* **Parts of the exercise**:
A) From the article on the South Florida stadium deals, write out the text starting with "Inter Miami began" and going on through "the public park.".
B) According to the article on the South Florida stadium deals, how many seats does the new Fort Lauderdale soccer stadium have?
C) Carry on the article about the South Florida stadium deals from the point where it stops.

* **Provided passage**:
⁂
South Florida sports teams led by soccer star David Beckham and baseball legend Derek Jeter have both failed to deliver on promises made to the public when they pushed to build stadiums, critics say.

AutoNation and Inter Miami CF partnered to fight cancer with DRV PNK Stadium.

Beckham United, a partnership including Beckham and Jorge Mas, head of infrastructure firm MasTec, owns the Major League Soccer team Inter Miami. The group for years tried to get a soccer stadium built in Miami but ran into roadblocks with multiple sites. The partners are negotiating a lease with the city to build a $1B complex with a 25,000-seat stadium plus retail, offices and a hotel on a public golf course.

In the meantime, the team moved ahead farther north in Fort Lauderdale, where it was comparatively easy to demolish an existing soccer stadium and build a new one for $160M with 18,000 seats on 40 acres of publicly owned land. The team struck a deal to pay no rent for 50 years but promised to build a park and sports fields for the public on some 20 acres south of the stadium. The team announced plans to keep the Fort Lauderdale facility as its permanent training space but play pro games in Miami once a stadium is built.

Inter Miami began playing games in 2020. The Fort Lauderdale stadium is being called DRV PNK, promoting both breast cancer awareness and a sponsor’s car dealership. The team did build a football field for youths nearby.

Now the team has proposed building a facility for a national women’s soccer program but wants to locate it on some of the acreage in Fort Lauderdale that was meant for the public park.

Vice Mayor Heather Moraitis alerted her constituents to the proposal in an email. She told the South Florida Sun-Sentinel she is against further giveaways for the team.

“We get zero property tax revenue," she said. "We get zero revenue from ticket sales.”

An attorney for Beckham United said the team would have built the park when it built the stadium, but the city didn’t have input from residents at the time. Then the coronavirus pandemic hit.
⁂
Human keypoint data:
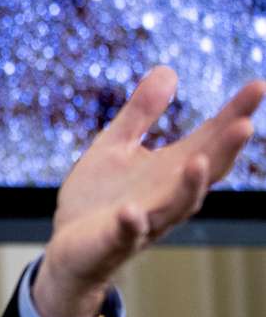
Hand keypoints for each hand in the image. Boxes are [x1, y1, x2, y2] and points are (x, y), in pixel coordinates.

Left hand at [36, 66, 265, 316]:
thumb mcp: (116, 145)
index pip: (210, 139)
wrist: (69, 248)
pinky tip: (132, 211)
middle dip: (224, 150)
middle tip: (245, 123)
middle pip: (204, 172)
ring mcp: (144, 221)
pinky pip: (126, 233)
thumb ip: (141, 113)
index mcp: (170, 170)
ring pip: (175, 206)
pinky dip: (131, 223)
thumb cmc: (98, 197)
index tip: (257, 85)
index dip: (234, 114)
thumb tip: (168, 69)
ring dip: (189, 186)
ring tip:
⁂
* **Results**:
A)
Inter Miami began playing games in 2020. The Fort Lauderdale stadium is being called DRV PNK, promoting both breast cancer awareness and a sponsor’s car dealership. The team did build a football field for youths nearby.

Now the team has proposed building a facility for a national women’s soccer program but wants to locate it on some of the acreage in Fort Lauderdale that was meant for the public park.

B) It has 18,000 seats.

C)
Commissioners will vote on the facility proposal in the coming months. Some commissioners indicated they support the proposal and credited the team with transforming a rundown site. 

In Miami, a similar story played out with a Major League Baseball team. The Miami Marlins' stadium, now called loanDepot Park, was one of the most controversial projects ever. It was built with taxpayer funds — citizens will ultimately pay nearly $3B — only to draw small crowds to see a poorly performing team. The owners responsible for the new stadium sold the team for $1.2B in 2017 to a group headed by Jeter.

Miami Today, a small local newspaper, reported that the team's contract with the city calls for a $3M youth facility but lacks specifics. The paper occasionally prods the team about its obligation. In the meantime, similar academies have been built in other cities with Major League Baseball teams, and the Marlins broke ground on a youth academy in the Dominican Republic.

“The stadium deal has never met a single promise," Miami Today publisher Michael Lewis wrote in February. "It did not revitalize Little Havana. It did not bring in four-star restaurants. It did not keep the team from moving away as was threatened, because no move was ever on the table. It did not bring in a promised Major League Baseball youth academy.”

Taxpayers will still be paying the bill through at least 2048.